We work closely with a number of sporting clubs, including Melbourne City Football Club, Carlton Football Club, AFL Player’s Association, Bendigo Spirit and IPL Kings XI Punjab to give our students access to work placements as well as research and internship opportunities.

We’re also the only university to offer an accredited art subject at the National Gallery of Victoria (NGV). As learning partner for the NGV’s summer exhibition, we’ve offered the subject Summer at the NGV for the past four years – in 2017, students were able to study the work of British icon David Hockney.

Preparing you for success with industry insights

Technology is advancing at an incredible rate, which means that many of today’s roles won’t even exist in the future.

It’s our job to prepare you for the roles of the future. We do this by helping you develop the flexibility and transferable skills you need to adapt to the changing market.

We’ve spoken to a number of employers, including PwC, Commonwealth Bank, Alfred Health, Thoughtworks, Pfizer, CSIRO, Melbourne Football Club, Telstra, Bureau of Meteorology, Deloitte, Certified Practicing Accountants and more to identify the core skills and attributes that employers value most highly.

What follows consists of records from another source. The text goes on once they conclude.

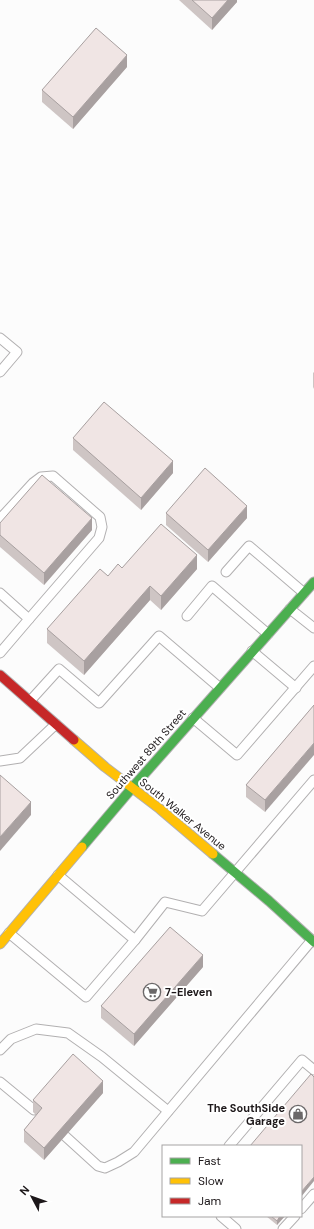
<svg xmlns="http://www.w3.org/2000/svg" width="314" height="1229" viewBox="0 0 314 1229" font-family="'DM Sans',sans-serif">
	<rect width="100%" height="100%" fill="#fcfcfc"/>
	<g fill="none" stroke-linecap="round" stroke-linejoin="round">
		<defs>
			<g id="lane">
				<polyline points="0,338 17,352 0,372"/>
				<polyline points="0,519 33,483 41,477 53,476 100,517 102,527 99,538 29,619"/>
				<polyline points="226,572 249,546 304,593"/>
				<polyline points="0,593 29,619 0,653"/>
				<polyline points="290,609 314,628"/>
				<polyline points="187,616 212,586 268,634"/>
				<polyline points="252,651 296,688"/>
				<polyline points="30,701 59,669 99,703 159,636 220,688"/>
				<polyline points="193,718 237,755 314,666"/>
				<polyline points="0,761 20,758 56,724"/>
				<polyline points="9,933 86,997 135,940 58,875"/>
				<polyline points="135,940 165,902 202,911 314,780"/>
				<polyline points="0,1050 11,1039 36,1029 68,1033 102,1057 168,1111"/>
				<polyline points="0,1082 34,1110"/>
				<polyline points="65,1136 98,1166 105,1168 118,1162 134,1152 312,940"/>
				<polyline points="229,1146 302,1060 314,1070"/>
				<polyline points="301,1209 314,1194"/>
				<polyline points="221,1216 236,1229"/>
				<polyline points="283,1229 295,1216"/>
			</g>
			<g id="fast">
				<polyline points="82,847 132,788 314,582"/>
				<polyline points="213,854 269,901 314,942"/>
			</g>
			<g id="slow">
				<polyline points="74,740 105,767 160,809 213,854"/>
				<polyline points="0,944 82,847"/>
			</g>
			<polyline id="jam" points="0,675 74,740"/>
		</defs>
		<use href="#lane" stroke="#b2b0b1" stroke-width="11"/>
		<use href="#fast" stroke="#b2b0b1" stroke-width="11"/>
		<use href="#slow" stroke="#b2b0b1" stroke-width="11"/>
		<use href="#jam" stroke="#b2b0b1" stroke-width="11"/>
		<use href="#lane" stroke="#fff" stroke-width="9"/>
		<use href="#fast" stroke="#4caf50" stroke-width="9"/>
		<use href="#slow" stroke="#ffc107" stroke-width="9"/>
		<use href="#jam" stroke="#c62828" stroke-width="9"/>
	</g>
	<g fill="#cec5c4">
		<polygon points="179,0 237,0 237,2 212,30"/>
		<polygon points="127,67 73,129 42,102 42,90"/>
		<polygon points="314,372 314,389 313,387 313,373"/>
		<polygon points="73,438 173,473 141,510 73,450"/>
		<polygon points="166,513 247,518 208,562 166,525"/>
		<polygon points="0,523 92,530 44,585 0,547"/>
		<polygon points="122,568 197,569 161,610 150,600 84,675 47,643 47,629 108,576"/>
		<polygon points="314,705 265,812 246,797 246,785"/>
		<polygon points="203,967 134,1046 101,1018 101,1006"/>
		<polygon points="103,1093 44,1160 24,1142 24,1130 36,1115 33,1112 33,1100"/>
		<polygon points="266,1216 285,1216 277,1225"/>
	</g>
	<g fill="#a8a0a0">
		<polygon points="228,0 237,0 237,2 212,30 212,18"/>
		<polygon points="127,55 127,67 73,129 73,117"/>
		<polygon points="173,461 173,473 141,510 141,498"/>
		<polygon points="247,506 247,518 208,562 208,550"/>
		<polygon points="92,518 92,530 44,585 44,573"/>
		<polygon points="197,555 197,569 161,610 161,596"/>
		<polygon points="150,586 150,600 84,675 84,661"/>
		<polygon points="314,743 314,755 265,812 265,800"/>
		<polygon points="31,802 31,815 0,851 0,837"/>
		<polygon points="203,955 203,967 134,1046 134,1034"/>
		<polygon points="103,1081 103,1093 44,1160 44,1148"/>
		<polygon points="314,1177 314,1181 301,1197 301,1192"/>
		<polygon points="280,1216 285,1216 277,1225 277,1221"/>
	</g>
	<g fill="#f0e5e4" stroke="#a8a0a0">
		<polygon points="192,0 228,0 212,18"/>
		<polygon points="96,28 127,55 73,117 42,90"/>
		<polygon points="104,402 173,461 141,498 73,438"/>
		<polygon points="205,468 247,506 208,550 166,513"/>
		<polygon points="42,475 92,518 44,573 0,535 0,523"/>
		<polygon points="161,524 197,555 161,596 150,586 84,661 47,629 100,569 108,576 118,564 122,568"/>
		<polygon points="314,705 314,743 265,800 246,785"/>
		<polygon points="0,775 31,802 0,837"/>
		<polygon points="170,927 203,955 134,1034 101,1006"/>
		<polygon points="73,1054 103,1081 44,1148 24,1130 42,1108 33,1100"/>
		<polygon points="311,1074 314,1077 314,1177 301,1192 301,1146 250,1146"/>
		<polygon points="271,1216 280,1216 277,1221"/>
	</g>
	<defs>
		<symbol id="supermarket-ring" viewBox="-11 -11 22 22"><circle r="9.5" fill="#fff" stroke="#6b6869" stroke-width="1.5"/><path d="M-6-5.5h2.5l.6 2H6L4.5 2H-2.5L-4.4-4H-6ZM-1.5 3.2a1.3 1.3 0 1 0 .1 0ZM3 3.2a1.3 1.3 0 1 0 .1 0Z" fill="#6b6869"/></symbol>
		<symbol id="shop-ring" viewBox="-11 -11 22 22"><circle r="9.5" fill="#fff" stroke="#6b6869" stroke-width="1.5"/><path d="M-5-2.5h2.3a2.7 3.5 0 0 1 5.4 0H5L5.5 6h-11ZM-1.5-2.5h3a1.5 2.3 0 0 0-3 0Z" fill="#6b6869"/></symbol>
	</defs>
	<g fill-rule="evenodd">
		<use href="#supermarket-ring" x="142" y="982" width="20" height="20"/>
		<use href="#shop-ring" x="288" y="1104" width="20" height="20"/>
	</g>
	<g text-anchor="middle" stroke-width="4" stroke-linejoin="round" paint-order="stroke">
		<g font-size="11" fill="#1d181a" stroke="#fff">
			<text transform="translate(146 754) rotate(-49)" y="4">Southwest 89th Street</text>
			<text transform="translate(183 814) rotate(39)" y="4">South Walker Avenue</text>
		</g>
		<g font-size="11" font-weight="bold" fill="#1d181a" stroke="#fff" text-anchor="start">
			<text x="165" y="996">7-Eleven</text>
			<text x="285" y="1112" text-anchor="end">The SouthSide<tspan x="285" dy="13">Garage</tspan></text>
		</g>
	</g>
	<rect x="162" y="1145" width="140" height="72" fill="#ffffff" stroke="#a5a3a3"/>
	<rect x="170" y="1158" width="20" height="6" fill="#4caf50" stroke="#a5a3a3"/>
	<text x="198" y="1165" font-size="12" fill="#1d181a">Fast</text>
	<rect x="170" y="1178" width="20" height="6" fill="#ffc107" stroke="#a5a3a3"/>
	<text x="198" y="1185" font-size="12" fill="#1d181a">Slow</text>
	<rect x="170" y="1198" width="20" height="6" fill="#c62828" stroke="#a5a3a3"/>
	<text x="198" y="1205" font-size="12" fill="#1d181a">Jam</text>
	<g transform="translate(32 1197) rotate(311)" stroke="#ffffff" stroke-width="3" paint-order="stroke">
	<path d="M0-3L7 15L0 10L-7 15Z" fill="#1d181a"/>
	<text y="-6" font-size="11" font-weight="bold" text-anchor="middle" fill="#1d181a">N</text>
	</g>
</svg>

We’ve used these insights to develop Career Ready, a program that supports you to build the attributes employers want. The program includes an app, a dedicated support team, an on-campus recruitment agency, and a range of activities you can participate in to build your skills.

First-hand industry experience

We’re also making sure our students come into contact with industry while they’re still studying.

With our Professors of Practice program, we’re championing a shift in how industry can contribute to education. Our Professors of Practice are industry professionals employed by the university to advise on curriculum, and, in some cases, teach.

Mark Morris, a Professor of Practice in the Department of Accounting, says, ‘I try to provide insights as to what they will find in the workplace wherever I can, because this is exactly the kind of knowledge that can give them an edge to stand out from the crowd.’

Work Integrated Learning (WIL) opportunities place students in organisations, giving them the opportunity to apply their theoretical knowledge in a real industry environment. After graduation, many of our students are employed by their WIL employer.